::: Data excerpts
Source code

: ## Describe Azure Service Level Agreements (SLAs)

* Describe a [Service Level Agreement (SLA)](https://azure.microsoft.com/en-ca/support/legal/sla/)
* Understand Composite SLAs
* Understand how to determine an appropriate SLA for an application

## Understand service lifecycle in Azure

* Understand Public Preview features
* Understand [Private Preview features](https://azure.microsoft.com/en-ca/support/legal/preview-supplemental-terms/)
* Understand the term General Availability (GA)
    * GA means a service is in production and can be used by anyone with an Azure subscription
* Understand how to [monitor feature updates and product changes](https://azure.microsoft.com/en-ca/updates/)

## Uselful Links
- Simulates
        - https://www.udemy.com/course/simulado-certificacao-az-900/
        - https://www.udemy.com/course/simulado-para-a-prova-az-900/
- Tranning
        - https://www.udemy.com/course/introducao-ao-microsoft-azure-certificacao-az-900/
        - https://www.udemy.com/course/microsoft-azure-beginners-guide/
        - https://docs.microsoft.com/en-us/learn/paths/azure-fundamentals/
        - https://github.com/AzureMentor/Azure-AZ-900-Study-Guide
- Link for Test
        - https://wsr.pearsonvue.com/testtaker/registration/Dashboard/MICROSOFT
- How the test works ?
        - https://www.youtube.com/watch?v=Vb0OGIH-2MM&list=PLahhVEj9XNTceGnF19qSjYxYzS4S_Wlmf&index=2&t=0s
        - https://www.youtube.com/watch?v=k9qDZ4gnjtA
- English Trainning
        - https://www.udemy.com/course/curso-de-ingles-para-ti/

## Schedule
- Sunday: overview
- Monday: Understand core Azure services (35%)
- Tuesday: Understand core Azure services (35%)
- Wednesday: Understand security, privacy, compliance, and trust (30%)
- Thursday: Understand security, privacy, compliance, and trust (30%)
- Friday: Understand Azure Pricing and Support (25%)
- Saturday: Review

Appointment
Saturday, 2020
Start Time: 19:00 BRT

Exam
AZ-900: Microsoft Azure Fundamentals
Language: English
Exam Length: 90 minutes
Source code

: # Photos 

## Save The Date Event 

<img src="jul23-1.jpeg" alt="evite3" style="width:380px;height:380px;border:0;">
::::::
> _What you need to do_: Return each line of the data exactly as it was given.

> _Answer section_:
Source code

: ## Describe Azure Service Level Agreements (SLAs)

* Describe a [Service Level Agreement (SLA)](https://azure.microsoft.com/en-ca/support/legal/sla/)
* Understand Composite SLAs
* Understand how to determine an appropriate SLA for an application

## Understand service lifecycle in Azure

* Understand Public Preview features
* Understand [Private Preview features](https://azure.microsoft.com/en-ca/support/legal/preview-supplemental-terms/)
* Understand the term General Availability (GA)
    * GA means a service is in production and can be used by anyone with an Azure subscription
* Understand how to [monitor feature updates and product changes](https://azure.microsoft.com/en-ca/updates/)

## Uselful Links
- Simulates
        - https://www.udemy.com/course/simulado-certificacao-az-900/
        - https://www.udemy.com/course/simulado-para-a-prova-az-900/
- Tranning
        - https://www.udemy.com/course/introducao-ao-microsoft-azure-certificacao-az-900/
        - https://www.udemy.com/course/microsoft-azure-beginners-guide/
        - https://docs.microsoft.com/en-us/learn/paths/azure-fundamentals/
        - https://github.com/AzureMentor/Azure-AZ-900-Study-Guide
- Link for Test
        - https://wsr.pearsonvue.com/testtaker/registration/Dashboard/MICROSOFT
- How the test works ?
        - https://www.youtube.com/watch?v=Vb0OGIH-2MM&list=PLahhVEj9XNTceGnF19qSjYxYzS4S_Wlmf&index=2&t=0s
        - https://www.youtube.com/watch?v=k9qDZ4gnjtA
- English Trainning
        - https://www.udemy.com/course/curso-de-ingles-para-ti/

## Schedule
- Sunday: overview
- Monday: Understand core Azure services (35%)
- Tuesday: Understand core Azure services (35%)
- Wednesday: Understand security, privacy, compliance, and trust (30%)
- Thursday: Understand security, privacy, compliance, and trust (30%)
- Friday: Understand Azure Pricing and Support (25%)
- Saturday: Review

Appointment
Saturday, 2020
Start Time: 19:00 BRT

Exam
AZ-900: Microsoft Azure Fundamentals
Language: English
Exam Length: 90 minutes
Source code

: # Photos 

## Save The Date Event 

<img src="jul23-1.jpeg" alt="evite3" style="width:380px;height:380px;border:0;">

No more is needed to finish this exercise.